------ Extracted text
SenseGlove R1 — Haptic Gloves for Tele-Robotics

Name: SenseGlove R1 — Haptic Gloves for Tele-Robotics
Brand: SenseGlove
Price: 17300.0 USD
Availability: InStock

by SenseGlove

$ 17,300.00 - $ 70,000.00

$ 17,300.00

$ 17,300.00 - $ 70,000.00

$ 17,300.00

Quantity

Overview

Control a robotic hand as if it were your own — and feel exactly what it feels. The SenseGlove R1 is a professional haptic interface engineered for tele-operation and imitation learning. It delivers millimeter-level finger tracking and real-time bidirectional force feedback at robotics-grade precision.

This is not a VR peripheral. The R1 creates a live feedback loop between a human operator and a physical robotic hand — the robot's applied forces, grip pressures, and contact events are transmitted back to your fingers in real time through a 1 kHz control loop.
------------
What the exercise asks:
Write the next few paragraphs of the SenseGlove R1 product description, starting after its last sentence about the 1 kHz control loop.
------ Dataset section
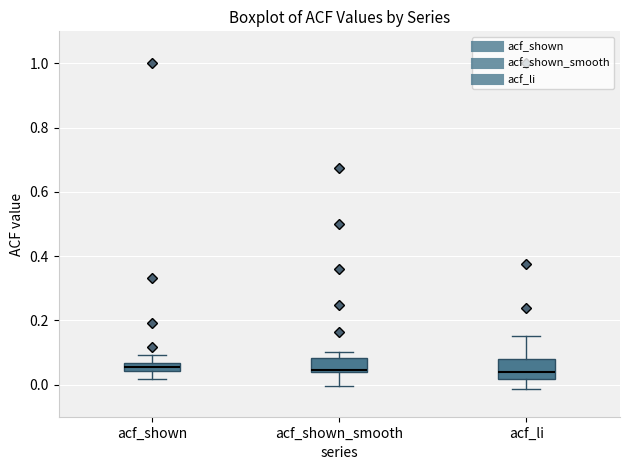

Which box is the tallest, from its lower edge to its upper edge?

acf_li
------------
Exercise result:
Specifications

Finger tracking: 20 DoF, millimeter-level precision
Update rate: ~1 kHz
Latency: 10 ms (R1 to PC)
Active force feedback: 4 actuators per glove
Vibrotactile feedback: 8 actuators per glove
Force sensing range: 10 – 2,500g per finger
Interface: External tracker or grounded haptic arm
Software: Python API, ROS 2, SenseCom
Configuration: Left + right set standard — single hand option available

Features

Active force feedback with real-time pressure sensing A 1 kHz control loop renders the robot's applied forces to the operator's fingers instantly. When picking up a fragile object, the glove replicates that delicate pressure — ensuring safe, precise manipulation at all times.

Millimeter-level finger tracking 20 DoF tracking across all five fingers with mm-level accuracy. Perform micro-assembly, precision maintenance, and complex dexterous tasks with full confidence and repeatability.

Vibrotactile feedback Eight vibrotactile actuators deliver immediate cues about contact location, texture, and intensity — letting operators feel the difference between surfaces and receive real-time contact alerts.

Flexible deployment Use standalone with an external tracker or mount to a grounded haptic arm. Adaptable to lab, industrial, or research environments without additional infrastructure.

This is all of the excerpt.